Beşiktaş’ta buluşup sarılıp öpüştükten sonra boğaz hattında seyreden otobüslerden birine atlayıverdik. Kalabalıkta sıkış sıkış giderken hem için için kızıyor hem de birbirimize bakıp gülüyorduk. O an tüm yolculara dikkat diye bağırmak geçti içimden.

Ey ahali bakın! İyi bakın! Bu dört insan daha düne kadar bir işletmede önemli bir bölümün bel kemiği idi, her biri bu kemiği oluşturan en değerli omurları iken şimdi otobüs tutmaçlarına asılmış düşmemek için cambazlık öğreniyor. Yaşam, sürekli insanları eğiten ve hiç bitmeyen en zorlu okul. Bunu aklınızdan çıkartmayın! diye çığlık çığlığa bağırmak!

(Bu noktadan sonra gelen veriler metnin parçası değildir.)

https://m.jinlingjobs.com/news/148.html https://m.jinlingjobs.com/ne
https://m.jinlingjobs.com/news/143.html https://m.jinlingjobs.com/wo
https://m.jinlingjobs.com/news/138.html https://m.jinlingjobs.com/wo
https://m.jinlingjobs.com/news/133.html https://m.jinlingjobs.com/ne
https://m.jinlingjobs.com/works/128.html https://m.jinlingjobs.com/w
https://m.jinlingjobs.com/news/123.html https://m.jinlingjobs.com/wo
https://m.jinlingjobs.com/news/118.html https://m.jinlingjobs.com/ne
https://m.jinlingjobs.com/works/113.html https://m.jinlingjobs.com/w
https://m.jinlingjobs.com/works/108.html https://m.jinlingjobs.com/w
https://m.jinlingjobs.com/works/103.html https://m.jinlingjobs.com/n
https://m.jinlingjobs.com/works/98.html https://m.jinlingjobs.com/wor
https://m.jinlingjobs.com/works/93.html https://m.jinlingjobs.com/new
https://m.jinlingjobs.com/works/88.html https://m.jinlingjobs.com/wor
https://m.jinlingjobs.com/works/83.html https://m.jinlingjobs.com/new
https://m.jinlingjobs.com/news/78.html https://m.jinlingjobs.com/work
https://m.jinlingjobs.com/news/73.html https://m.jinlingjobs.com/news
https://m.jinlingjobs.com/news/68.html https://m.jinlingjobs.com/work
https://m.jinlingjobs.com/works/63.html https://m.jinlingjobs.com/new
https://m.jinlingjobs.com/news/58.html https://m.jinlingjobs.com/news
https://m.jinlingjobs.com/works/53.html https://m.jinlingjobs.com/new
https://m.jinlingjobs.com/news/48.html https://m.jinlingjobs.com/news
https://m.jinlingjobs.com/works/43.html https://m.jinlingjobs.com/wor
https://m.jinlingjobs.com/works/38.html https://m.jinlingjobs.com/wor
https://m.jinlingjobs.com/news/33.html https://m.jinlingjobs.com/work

İçimden o insanlara bunu söylemeyi o kadar istedim ki, aklımdan geçerken hem kaşlarım çatılıyor hem de dudaklarım kahkahalar düzeninde kıvrılıyordu. Yüzümü görenler acaba aklımı kaybettiğimi düşünmüş olabilirler miydi? Umrunda bile değildi, ben yaşamın her anını eğlence haline getirmeyi ilke edinmiş bir palyaçoydum artık.

Bu binbir duygu içinde Baltalimanı’na gelebildik. Otobüsten indik ve yeri bilen arkadaşımızın peşine takıldık. O sırada bölüm arkadaşım bugün bir sürpriz konuğumuz olduğunu, ayarlayabilirse bize katılacağını söylemişti. Hepimiz çok sevindik, bu konuğumuz aynı gün aynı saatte işten çıkışı bildirilen, ilk an dostumuzdu. Hem eğer gelirse aramızdaki tek erkek olacaktı ve güne renk katacaktı. Biz daracık dolambaçlı yollardan oflaya puflaya İSKİ tesislerine varmayı başardık. Büyük kapıdan içeri girdik ki ben büyülendim. Boğaz hattı gerçekten cennetti ve elde tek tük kalmış bu tarihi yapıların bir gün başkalarının eline geçerek heba olmaması gerektiğini bir kere daha düşündüm.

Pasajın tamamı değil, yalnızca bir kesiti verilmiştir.